Celik warnt vor "politischen Tribunal" zur Corona-Pandemie
Der Lungenfacharzt Cihan Celik warnt davor, die Diskussion über etwaige Fehler in der Corona-Pandemie zu einem "politischen Tribunal ohne Erkenntnisgewinn" verkommen zu lassen.

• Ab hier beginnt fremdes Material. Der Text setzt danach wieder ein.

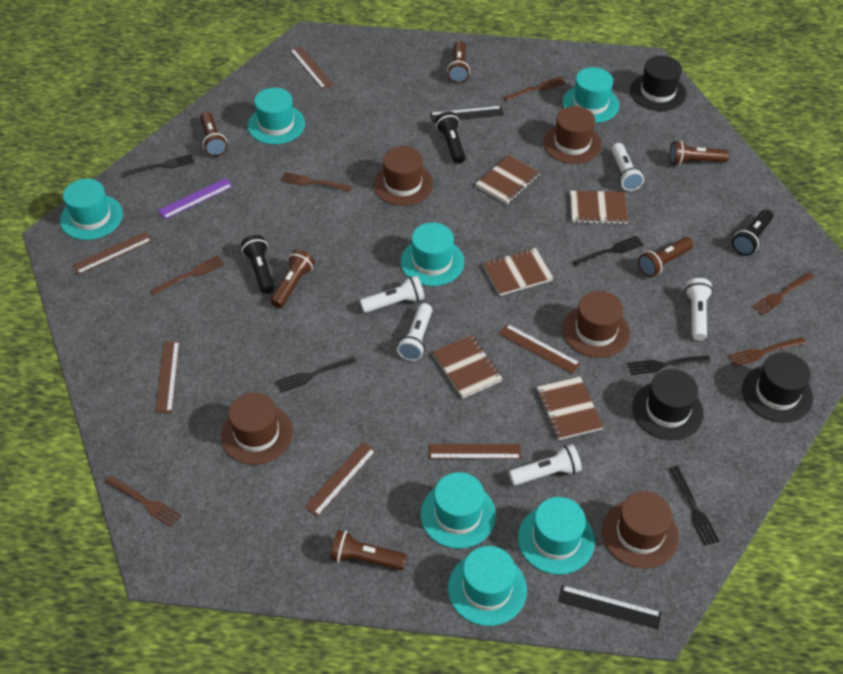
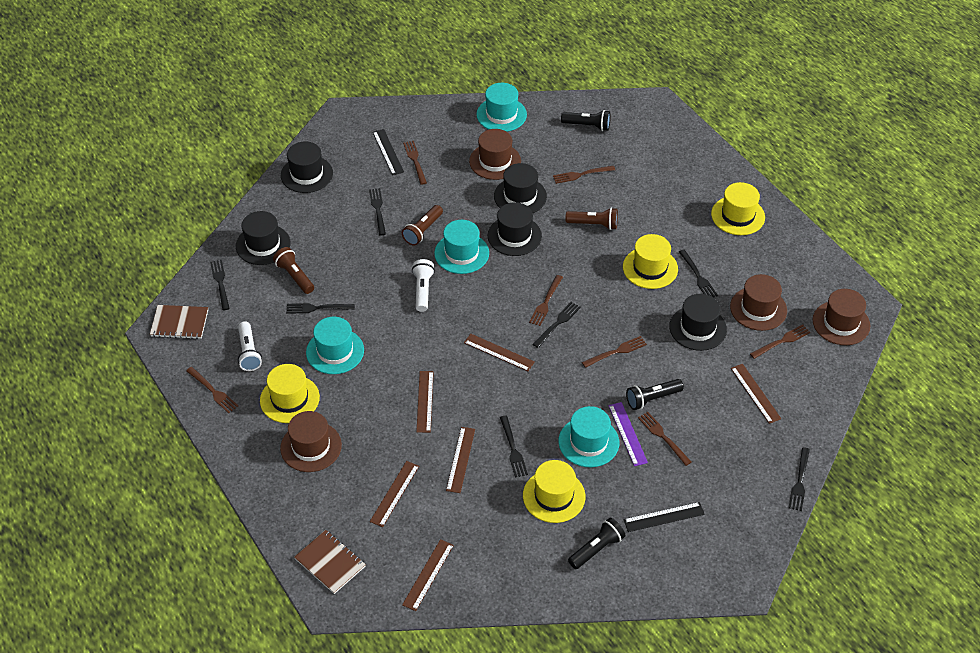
black fork: [122,154,194,177] [275,356,357,393] [573,236,644,267] [628,355,711,375] [669,466,719,546] = 5 -> [210,260,230,310] [286,303,355,314] [369,188,386,235] [500,416,528,478] [533,302,581,348] [679,250,718,298] [788,447,810,511] = 7
black hat: [630,56,687,111] [632,369,704,440] [742,352,813,423] = 3 -> [236,211,291,265] [281,141,333,193] [488,202,542,256] [494,163,547,213] [669,294,727,351] = 5
brown flashlight: [200,111,227,157] [270,249,315,308] [330,530,407,570] [447,41,470,83] [638,237,693,277] [669,141,729,166] = 6 -> [273,247,314,294] [402,205,443,246] [566,208,618,230] = 3
brown fork: [105,475,182,527] [151,255,224,295] [280,172,352,191] [504,76,566,101] [728,337,806,367] [752,272,814,315] = 6 -> [186,367,238,413] [403,141,427,185] [529,275,563,326] [553,166,615,184] [582,336,647,368] [638,412,691,466] [750,325,810,359] = 7
brown hat: [221,392,293,465] [373,146,433,206] [543,106,602,164] [563,291,630,358] [602,491,679,569] = 5 -> [280,411,342,472] [469,129,521,180] [730,274,787,331] [813,289,870,345] = 4
brown notebook: [433,335,503,398] [476,155,540,204] [483,248,553,296] [537,377,603,440] [570,191,628,224] = 5 -> [150,305,208,339] [294,530,366,594] = 2
turquoise hat: [60,179,123,240] [247,88,305,144] [401,223,464,286] [420,472,496,549] [448,546,527,626] [518,497,595,575] [562,67,619,123] = 7 -> [306,317,364,374] [434,220,489,274] [476,83,527,132] [558,406,619,467] = 4
white flashlight: [360,275,425,313] [397,303,432,361] [509,444,582,485] [612,143,644,191] [685,278,713,341] = 5 -> [238,321,262,371] [412,259,435,312] = 2
yellow hat: none = 0 -> [260,364,320,423] [523,460,585,523] [623,234,678,289] [711,182,765,235] = 4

Der Lungenfacharzt am Klinikum Darmstadt sagte der "Frankfurter
Allgemeinen Sonntagszeitung": "Es ist auffällig, dass man sich bei der
'Corona-Aufarbeitung' vor allem auf als unnötig empfundene
Einschränkungen fokussiert, während der zu lasche Umgang mit der
Pandemie in kritischen Zeiträumen wie vor der zweiten Welle kaum
thematisiert wird, weil diese Seite kein politisches Momentum in der
aktuellen Lage hat." Eine sachliche Aufarbeitung jedoch müsse beides
berücksichtigen.
Celik kritisiert, dass im Rückblick die
wissenschaftliche und die politische Ebene oft vermischt würden. Während
man über politische Strategien streiten könne, gelte das für den
Kenntnisstand der Wissenschaft nur begrenzt. "Wenn man sagt, man hätte
Strategien mit weniger Einschränkungen für die Bevölkerung fahren
müssen, dann ist das legitim", so der Oberarzt. "Aber dann muss man auch
sagen, was der Preis dafür gewesen wäre. Mehr Öffnung und Durchseuchung
in einer immunnaiven Bevölkerung hätten mehr Menschenleben gekostet."
Zudem
erinnerte Celik, der für seine Verdienste in der Pandemie mit dem
Bundesverdienstkreuz ausgezeichnet wurde, daran, dass alle
Verantwortlichen zunächst Erfahrungen mit dem völlig neuen
Krankheitsbild sammeln mussten. Auch Ärzte hätten gleichzeitig handeln
und lernen müssen, etwa bei der besten Form der Beatmung von
Covid-Patienten. Etwaige Fehler dürften deshalb nicht mit dem Wissen von
heute verurteilt werden. "Für die retrospektive Aufarbeitung
politischer Abwägungen und Entscheidungen muss der damalige
Kenntnisstand die faktische Grundlage sein", so Celik.